François Grosdidier, actuel chef de l’administration municipale de Metz et président de la métropole métropolitaine, fait face à une procédure judiciaire majeure. Le tribunal correctionnel de Paris doit désormais entendre les allégations portées contre lui pour détournement de fonds publics. Cette décision a été prise par la chambre de l’instruction de la cour d’appel de Paris, qui a rejeté en partie un non-lieu prononcé en décembre 2024. L’élu a déposé un recours en cassation, tout en affirmant que les faits reprochés relèvent d’erreurs administratives et non de délits pénals.

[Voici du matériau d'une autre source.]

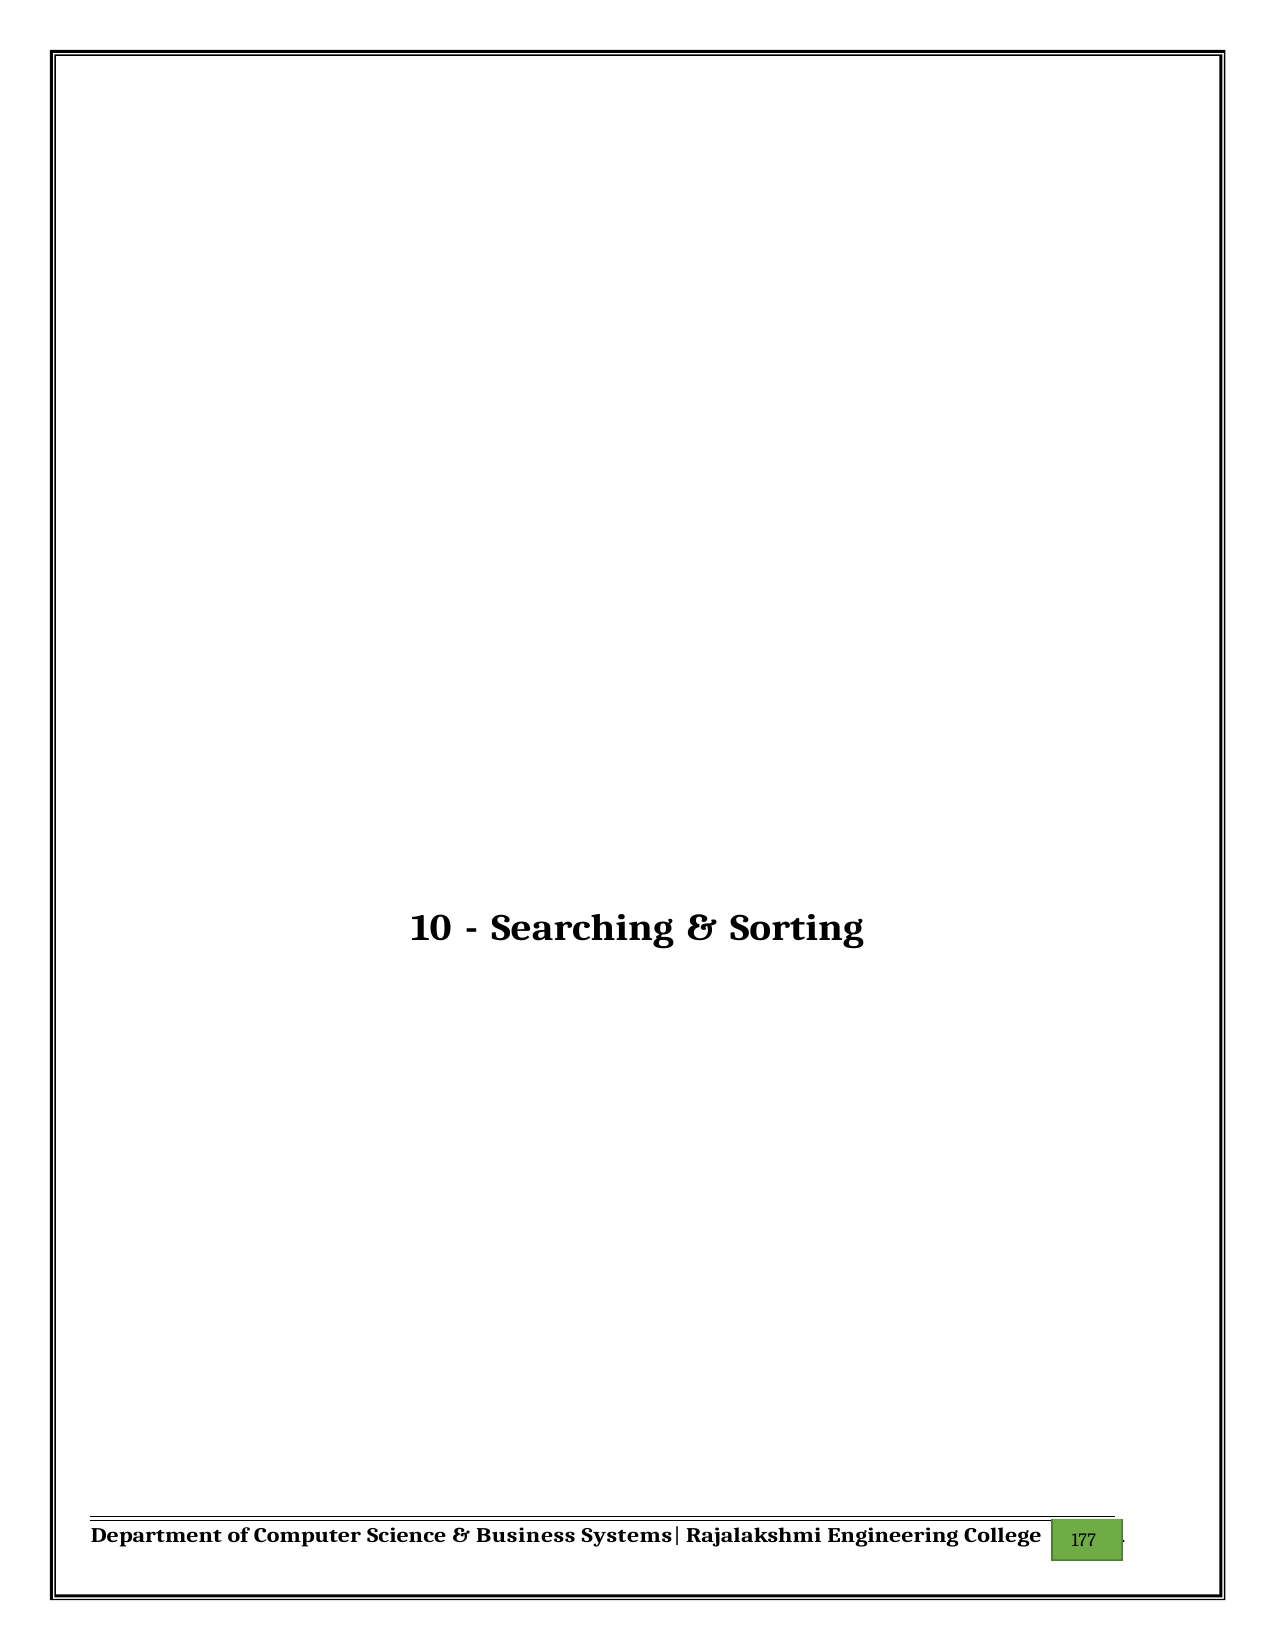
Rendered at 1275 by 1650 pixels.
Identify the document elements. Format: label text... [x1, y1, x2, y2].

title 10 - Searching & Sorting [148, 907, 1126, 950]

Les événements remontent à la période où Grosdidier dirigeait Woippy (Moselle) entre 2010 et 2016. Selon l’association Anticor, il aurait violé les règles encadrant le recrutement des collaborateurs municipaux, en dépassant les limites autorisées pour une commune de cette taille. Le point central du dossier concerne le contrat d’un second attaché, un poste qui n’était pas légalement possible car la population de Woippy ne franchissait pas le seuil critique de 20 000 habitants. L’association accuse l’élu de vouloir masquer cette réalité en surévaluant artificiellement la démographie locale.

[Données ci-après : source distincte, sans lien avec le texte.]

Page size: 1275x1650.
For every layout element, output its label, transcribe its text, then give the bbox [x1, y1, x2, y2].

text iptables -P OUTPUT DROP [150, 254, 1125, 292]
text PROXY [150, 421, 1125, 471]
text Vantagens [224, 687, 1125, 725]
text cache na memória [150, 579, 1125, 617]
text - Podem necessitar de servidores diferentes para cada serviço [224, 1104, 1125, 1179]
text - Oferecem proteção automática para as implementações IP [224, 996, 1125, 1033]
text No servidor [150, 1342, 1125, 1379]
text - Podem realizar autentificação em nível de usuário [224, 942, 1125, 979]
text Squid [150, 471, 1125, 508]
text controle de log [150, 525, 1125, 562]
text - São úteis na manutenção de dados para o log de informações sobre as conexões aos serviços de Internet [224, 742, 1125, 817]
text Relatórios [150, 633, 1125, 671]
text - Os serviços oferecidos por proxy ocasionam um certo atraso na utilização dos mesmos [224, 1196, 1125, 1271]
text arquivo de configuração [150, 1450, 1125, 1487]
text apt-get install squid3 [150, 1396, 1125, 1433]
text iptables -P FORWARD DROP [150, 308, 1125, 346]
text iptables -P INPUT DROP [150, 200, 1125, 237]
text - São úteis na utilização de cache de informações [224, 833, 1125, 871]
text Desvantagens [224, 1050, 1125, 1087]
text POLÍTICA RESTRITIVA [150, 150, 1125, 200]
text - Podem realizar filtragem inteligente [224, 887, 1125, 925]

La Chambre régionale des comptes du Grand Est avait déjà relevé plusieurs dizaines de milliers d’euros de dépenses irrégulières entre 2016 et 2024, ce qui a déclenché une plainte formelle par Anticor. Bien que la justice ait initialement décidé un non-lieu en décembre 2024, l’association a interjeté appel. La chambre de l’instruction a finalement reconnu le caractère illégal des agissements, tout en confirmant le non-lieu pour d’autres infractions. Le juge souligne que Grosdidier ne pouvait ignorer les irrégularités liées à ses décisions.

Son avocat, Me Alain Behr, défend l’idée que ces actes relèvent de « simples erreurs administratives » et non de crimes. En revanche, Me Jérôme Karsenti, représentant d’Anticor, estime que le recours en cassation vise à retarder l’instruction du dossier, notamment en prévision des élections municipales de 2026 où Grosdidier se représente. Cette stratégie reste contestée par la défense.

Rappelons que François Grosdidier a déjà été condamné en 2023 à six mois d’emprisonnement avec sursis pour prise illégale d’intérêts, lorsqu’il était député et attribuait une subvention issue de sa réserve parlementaire à une association qu’il présidait. En attendant la décision de la Cour de cassation, le procès reste suspendu.

La situation soulève des questions sur l’éthique politique et les responsabilités des élus, tout en mettant en lumière les défis persistants du système administratif français face aux irrégularités financières.